Problem A. In the recurrent neural network notes below, what name is given to the activations updated at each step of the network?
Problem B. Write what comes next in the recurrent neural network notes, starting right after their final line.

Text shown.
[Start of section]

Note: This indicates the model is performing much better than picking a word at random.

Our First Recurrent Neural Network (a.k.a A Looping Network)

replace the hardcoded forward function in the LMModel1 with a for loop

Hidden State:

the activations that are updated at each step of a recurrent neural network

class LMModel2(Module):
    def __init__(self, vocab_sz, n_hidden):
        self.i_h = nn.Embedding(vocab_sz, n_hidden)  
        self.h_h = nn.Linear(n_hidden, n_hidden)     
        self.h_o = nn.Linear(n_hidden,vocab_sz)
        
    def forward(self, x):
        # Initialize the hidden state
        h = 0
        for i in range(3):
            # Update the hidden state
            h = h + self.i_h(x[:,i])
            h = F.relu(self.h_h(h))
        return self.h_o(h)

learn = Learner(dls, LMModel2(len(vocab), 64), loss_func=F.cross_entropy, 
                metrics=accuracy)
learn.fit_one_cycle(4, 1e-3)

epoch	train_loss	valid_loss	accuracy	time
0	1.790029	1.993387	0.463038	00:01
1	1.389832	1.836371	0.466603	00:01
2	1.422808	1.669952	0.487045	00:01
3	1.380381	1.681706	0.459472	00:01

Improving the RNN

the above LMModel2 version resets the hidden state for every new input sequence
- throwing away all the information we have about the sentences we have seen so far
the above LMModel2 version only tries to predict the fourth word

Maintaining the State of an RNN

class LMModel3(Module):
    def __init__(self, vocab_sz, n_hidden):
        self.i_h = nn.Embedding(vocab_sz, n_hidden)  
        self.h_h = nn.Linear(n_hidden, n_hidden)     
        self.h_o = nn.Linear(n_hidden,vocab_sz)

[End of section]

Entries shown.
[Start of section]

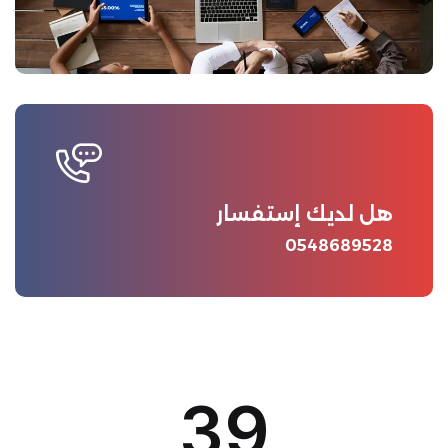
هل لديك إستفسار
0548689528
39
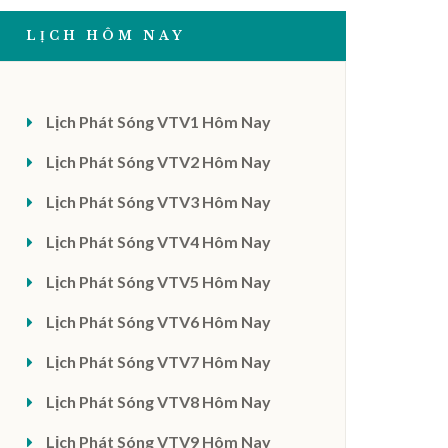
LỊCH HÔM NAY
Lịch Phát Sóng VTV1 Hôm Nay
Lịch Phát Sóng VTV2 Hôm Nay
Lịch Phát Sóng VTV3 Hôm Nay
Lịch Phát Sóng VTV4 Hôm Nay
Lịch Phát Sóng VTV5 Hôm Nay
Lịch Phát Sóng VTV6 Hôm Nay
Lịch Phát Sóng VTV7 Hôm Nay
Lịch Phát Sóng VTV8 Hôm Nay
Lịch Phát Sóng VTV9 Hôm Nay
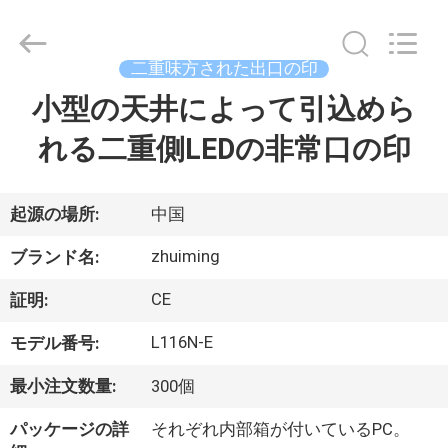
2015
-
2026
Hangzhou
Dreamy
二重味方された出口の印
Technology
Co.,Ltd.
小型の天井によって引込めら
家
All
Rights
Reserved.
れる二重側LEDの非常口の印
プ
ロ
起源の場所:
中国
ダ
zhuiming
ブランド名:
ク
CE
証明:
ト
L116N-E
モデル番号:
最小注文数量:
300個
私
パッケージの詳
それぞれ内部箱が付いているPC。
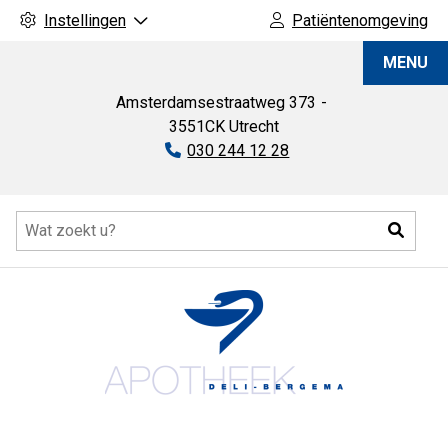
Instellingen
Patiëntenomgeving
Apotheek
MENU
Deli-
Bergema
Amsterdamsestraatweg
373
3551CK
Utrecht
Tel:
030 244 12 28
Hoofdmenu
Zoeke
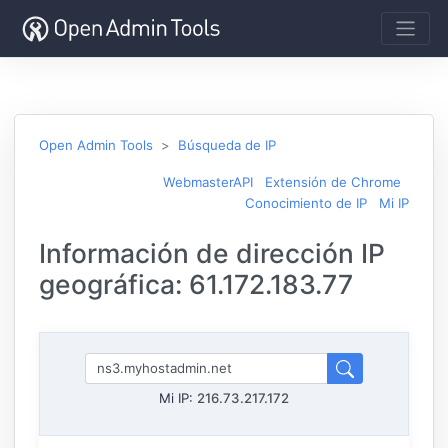
Open Admin Tools
Búsqueda de IP
WebmasterAPI
Extensión de Chrome
Conocimiento de IP
Mi IP
Información de dirección IP
geográfica: 61.172.183.77
Mi IP:
216.73.217.172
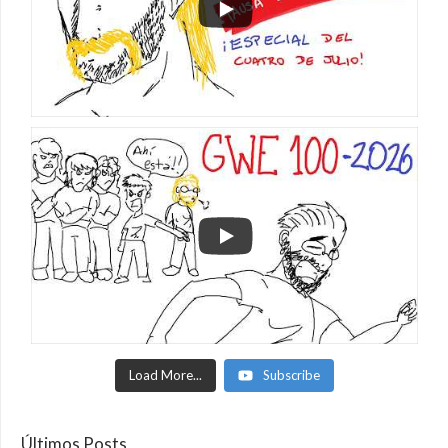
Load More...
Subscribe
Últimos Posts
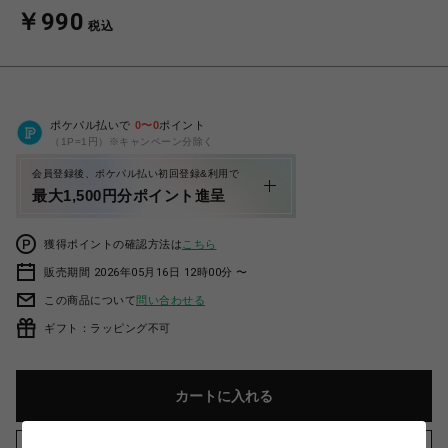
￥990
税込
ポケパル払いで
0
〜
0
ポイント
（1P=1円）※キャンペーン分除く
会員登録後、ポケパル払い初回登録&利用で
最大1,500円分ポイント進呈
獲得ポイントの確認方法は
こちら
販売期間 2026年05月16日 12時00分 〜
この商品について
問い合わせる
ギフト：ラッピング不可
カートに入れる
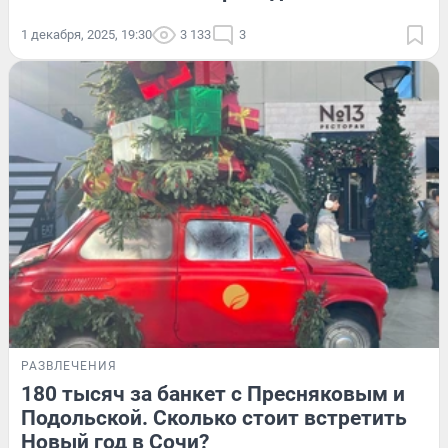
1 декабря, 2025, 19:30
3 133
3
РАЗВЛЕЧЕНИЯ
180 тысяч за банкет с Пресняковым и
Подольской. Сколько стоит встретить
Новый год в Сочи?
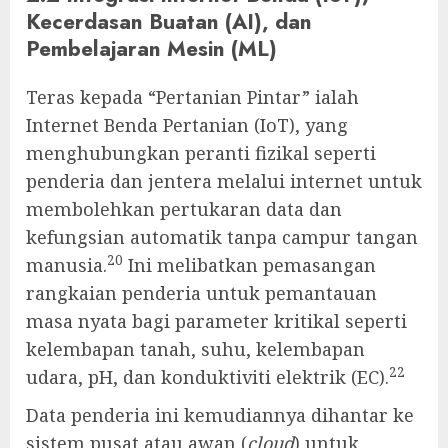
Kecerdasan Buatan (AI), dan
Pembelajaran Mesin (ML)
Teras kepada “Pertanian Pintar” ialah
Internet Benda Pertanian (IoT), yang
menghubungkan peranti fizikal seperti
penderia dan jentera melalui internet untuk
membolehkan pertukaran data dan
kefungsian automatik tanpa campur tangan
20
manusia.
Ini melibatkan pemasangan
rangkaian penderia untuk pemantauan
masa nyata bagi parameter kritikal seperti
kelembapan tanah, suhu, kelembapan
22
udara, pH, dan konduktiviti elektrik (EC).
Data penderia ini kemudiannya dihantar ke
sistem pusat atau awan (
cloud
) untuk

[End of section]

Expected answer A. Hidden state

Expected answer B.
        # Maintain the same hidden state across input sequences
        self.h = 0
        
    def forward(self, x):
        for i in range(3):
            self.h = self.h + self.i_h(x[:,i])
            self.h = F.relu(self.h_h(self.h))
        out = self.h_o(self.h)
        # Detach the hidden state from the pytorch computation graph
        self.h = self.h.detach()
        return out
    
    def reset(self): self.h = 0

Backpropogation Through Time (BPTT)

Treating a neural net with effectively one layer per time step (usually refactored using a loop) as one big model, and calculating gradients on it in the usual way
usually use Truncated BPTT which detaches the history of computation steps in the hidden state every few time steps.

m = len(seqs)//bs
m,bs,len(seqs)

(328, 64, 21031)

def group_chunks(ds, bs):
    # Calculate the number of groups
    m = len(ds) // bs
    # Initialize new dataset container
    new_ds = L()
    # Group dataset into chunks
    for i in range(m): new_ds += L(ds[i + m*j] for j in range(bs))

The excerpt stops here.